#### WHAT IS REQUIRED:
Can you print every line of the data below word for word, without the pictures?
:: GIVEN RECORDS ::
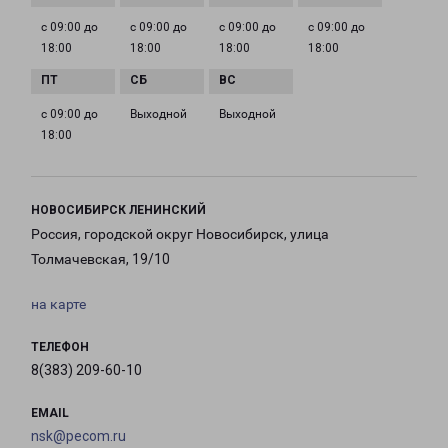
с 09:00 до
с 09:00 до
с 09:00 до
с 09:00 до
18:00
18:00
18:00
18:00
с 09:00 до
Выходной
Выходной
18:00
НОВОСИБИРСК ЛЕНИНСКИЙ
Россия, городской округ Новосибирск, улица
Толмачевская, 19/10
на карте
ТЕЛЕФОН
8(383) 209-60-10
EMAIL
nsk@pecom.ru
:::
#### YOUR SOLUTION:
с 09:00 до
с 09:00 до
с 09:00 до
с 09:00 до
18:00
18:00
18:00
18:00
с 09:00 до
Выходной
Выходной
18:00
НОВОСИБИРСК ЛЕНИНСКИЙ
Россия, городской округ Новосибирск, улица
Толмачевская, 19/10
на карте
ТЕЛЕФОН
8(383) 209-60-10
EMAIL
nsk@pecom.ru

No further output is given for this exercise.